Document extract:
————————

# Newbie lanyard question



## Diesel JD (Jul 18, 2006)

I got a lanyard the other day...and I know this will seem like a dumb question, but I was surprised to see that it had only one end with a snap on it, the other end has a splice with nothing attached. Back when I climbed in high school I would always just chain myself to the tree trunk or a sturdy limb with a chain and a snap on each end attached to my saddle, so maybe I don't know how you're supposed to use a lanyard, I was assuming it was used after the same manner. Where am I going wrong? Thanks,
J.D.


----------



## fishhuntcutwood (Jul 19, 2006)

The tag end, or non-snap end either goes through an ascender, like a Gibbs or a Petzl. Or you can use a hitch through your D if you like. The ascender makes life easier-

http://store.baileys-online.com/cgi-bin/baileys/1275?mv_session_id=fCSXVkXZ&product_sku=B52

Jeff


----------



## OTG BOSTON (Jul 19, 2006)

There are many different ways to set up a lanyard. Basically what you bought is half of what you need. The rest should consist of an ascender or a prussic, so you can adjust the length of the lanyard. The spliced end should be secured with a 'biner or whatever. If you use a prussic to anchor/adjust your lanyard, you can actually use both ends to secure yourself, as in two fliplines. This type of setup is great for staying tied in while climbing a tightly branched tree.


----------



## Diesel JD (Jul 19, 2006)

Oh I see, so you are tying to your lifeline with the lanyard, not strapping in to the tree trunk as I did with my redneck setup. I was sort of thinking this was like a buckstrap or whatever that I've seen most tree/pole climbers use to stay secured to the spar they happen to be climbing. Is this correct? Thanks,
J.D.


----------



## OTG BOSTON (Jul 19, 2006)

Nope, sorry for the confusion. You will still use it as a buttstrap but you need to attach a friction hitch or ascender to the middle of the line you have right now. For example, I keep the anchor end(eyespliced) on my left hip always and the prussic that I use is always on the left hip. When I need to use the lanyard(buttstrap,whatever) I use the factory clip that came attached to the line take it from the left side pass it over a branch and clip in on the right hip.

————————

Provided records:
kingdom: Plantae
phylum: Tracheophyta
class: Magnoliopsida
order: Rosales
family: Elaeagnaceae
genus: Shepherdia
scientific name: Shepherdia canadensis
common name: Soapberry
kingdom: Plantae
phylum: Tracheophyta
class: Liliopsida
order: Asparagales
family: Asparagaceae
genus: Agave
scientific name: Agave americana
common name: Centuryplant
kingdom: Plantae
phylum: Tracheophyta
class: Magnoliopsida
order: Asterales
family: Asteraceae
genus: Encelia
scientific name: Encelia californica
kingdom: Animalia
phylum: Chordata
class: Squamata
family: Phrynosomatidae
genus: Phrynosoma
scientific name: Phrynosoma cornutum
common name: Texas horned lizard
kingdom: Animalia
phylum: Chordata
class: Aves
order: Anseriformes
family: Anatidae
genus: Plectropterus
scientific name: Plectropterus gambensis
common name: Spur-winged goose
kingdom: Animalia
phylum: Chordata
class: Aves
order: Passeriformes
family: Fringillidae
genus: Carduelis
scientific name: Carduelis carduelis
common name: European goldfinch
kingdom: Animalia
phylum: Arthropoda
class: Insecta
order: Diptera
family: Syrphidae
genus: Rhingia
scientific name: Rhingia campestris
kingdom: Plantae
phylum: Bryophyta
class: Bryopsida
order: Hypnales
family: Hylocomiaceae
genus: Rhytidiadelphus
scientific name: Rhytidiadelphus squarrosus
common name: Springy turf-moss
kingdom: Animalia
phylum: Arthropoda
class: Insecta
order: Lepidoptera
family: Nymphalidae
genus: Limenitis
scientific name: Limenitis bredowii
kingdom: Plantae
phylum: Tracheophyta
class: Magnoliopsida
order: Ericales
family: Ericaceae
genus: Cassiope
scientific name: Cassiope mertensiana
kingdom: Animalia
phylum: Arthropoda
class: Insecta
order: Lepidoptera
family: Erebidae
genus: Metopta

————————

Short task:
Answer these questions from the forum thread about lanyards, one per line:
1. In Diesel JD's first post, what is attached to the spliced end of the new lanyard?
2. Which two ascenders does fishhuntcutwood name?
3. In OTG BOSTON's last post, on which hip is the eyespliced anchor end always kept?

Exercise answer:
1. Nothing is attached to it.
2. A Gibbs and a Petzl.
3. The left hip.